WHAT THIS TASK INVOLVES
The answer must consist of each line below that contains the string "мтсп".

● ● ● ●

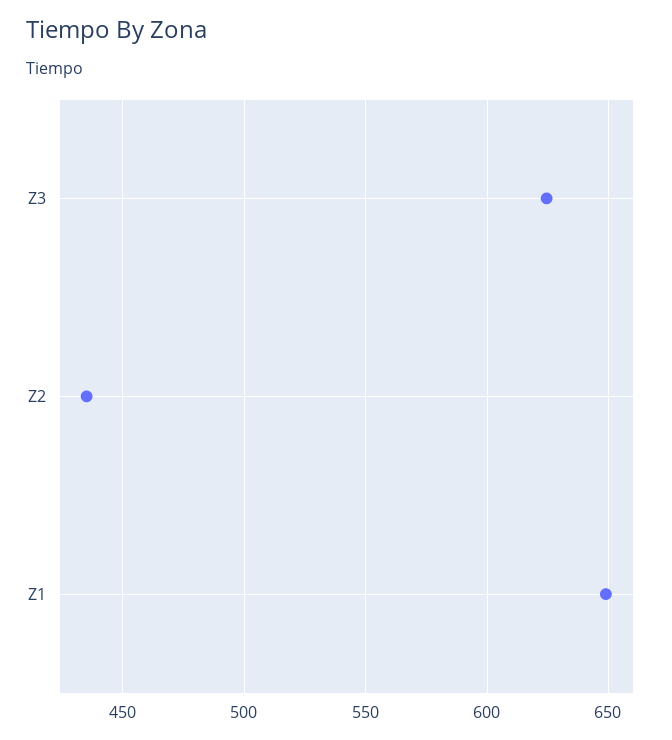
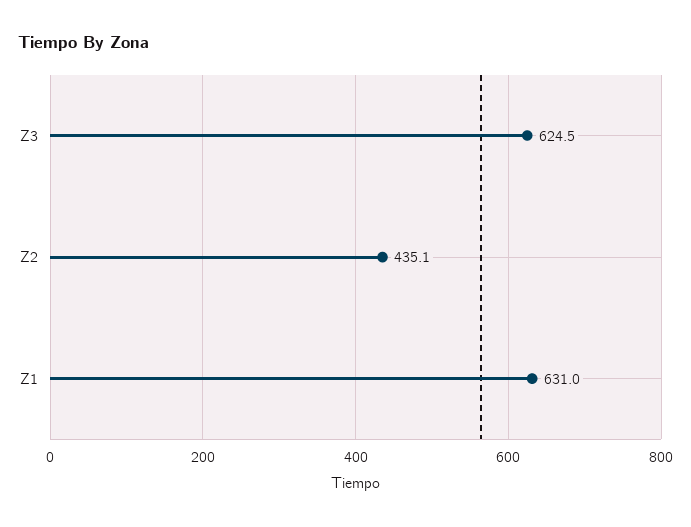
  {
    "Z3": 624.5,
    "Z2": 435.1,
-   "Z1": 650
+   "Z1": 631
  }

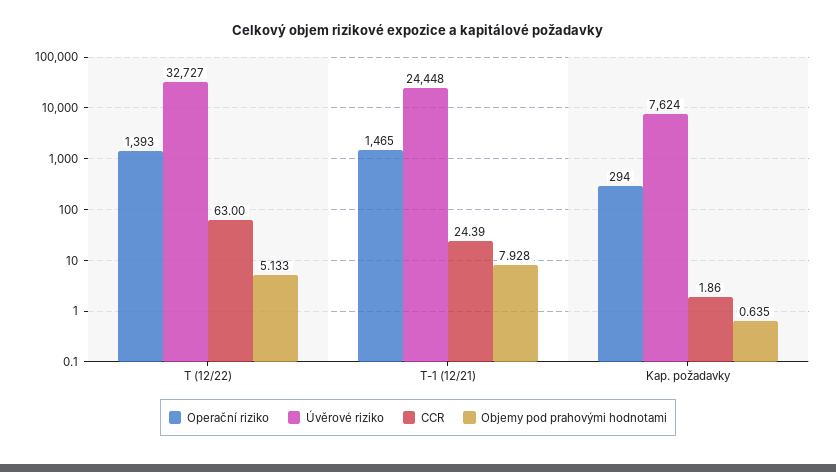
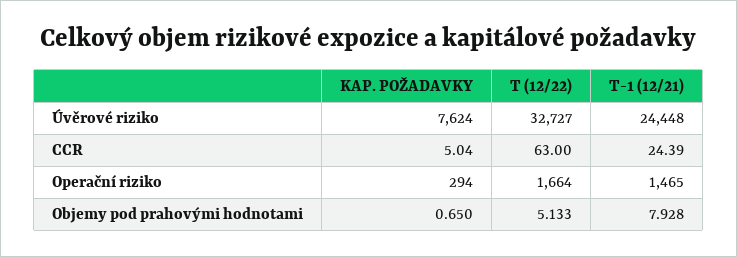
  {
    "Operační riziko": {
-     "T (12/22)": 1393,
+     "T (12/22)": 1664,
      "T-1 (12/21)": 1465,
      "Kap. požadavky": 294
    },
    "Úvěrové riziko": {
      "T (12/22)": 32727,
      "T-1 (12/21)": 24448,
      "Kap. požadavky": 7624
    },
    "CCR": {
      "T (12/22)": 63,
      "T-1 (12/21)": 24.39,
-     "Kap. požadavky": 1.86
+     "Kap. požadavky": 5.04
    },
    "Objemy pod prahovými hodnotami": {
      "T (12/22)": 5.133,
      "T-1 (12/21)": 7.928,
-     "Kap. požadavky": 0.635
+     "Kap. požadavky": 0.65
    }
  }

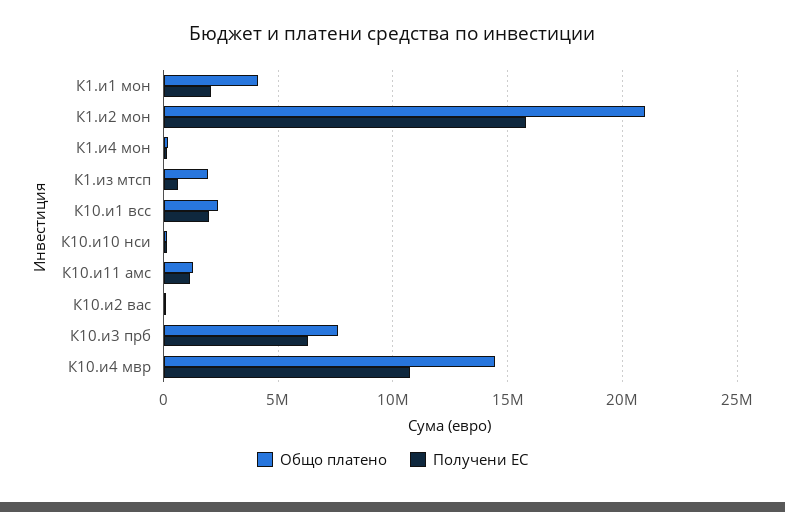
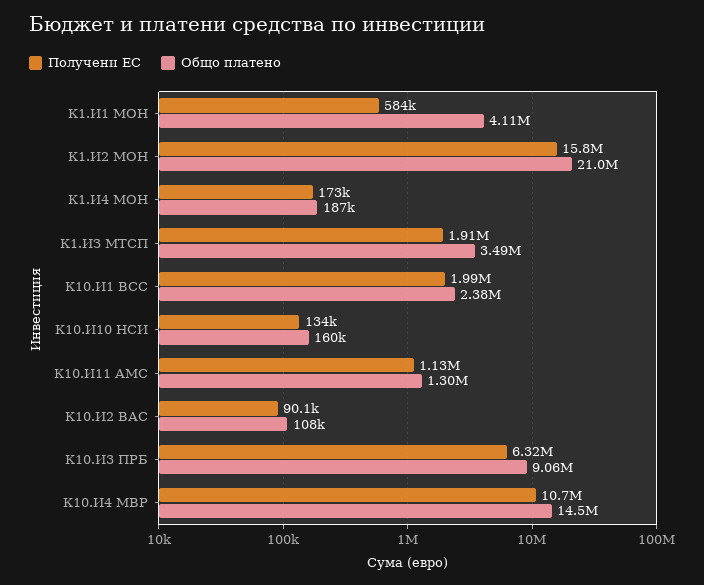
  {
    "Общо платено": {
      "К1.и1 мон": 4110000,
      "К1.и2 мон": 21000000,
      "К1.и4 мон": 187000,
-     "К1.из мтсп": 2000000,
+     "К1.из мтсп": 3490000,
      "К10.и1 всс": 2380000,
      "К10.и10 нси": 160000,
      "К10.и11 амс": 1300000,
      "К10.и2 вас": 108000,
-     "К10.и3 прб": 7500000,
+     "К10.и3 прб": 9060000,
      "К10.и4 мвр": 14500000
    },
    "Получени ЕС": {
-     "К1.и1 мон": 2000000,
+     "К1.и1 мон": 584000,
      "К1.и2 мон": 15800000,
      "К1.и4 мон": 173000,
-     "К1.из мтсп": 500000,
+     "К1.из мтсп": 1910000,
      "К10.и1 всс": 1990000,
      "К10.и10 нси": 134000,
      "К10.и11 амс": 1130000,
      "К10.и2 вас": 90100,
      "К10.и3 прб": 6320000,
      "К10.и4 мвр": 10700000
    }
  }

● ● ● ●

SOLUTION
-     "К1.из мтсп": 2000000,
+     "К1.из мтсп": 3490000,
-     "К1.из мтсп": 500000,
+     "К1.из мтсп": 1910000,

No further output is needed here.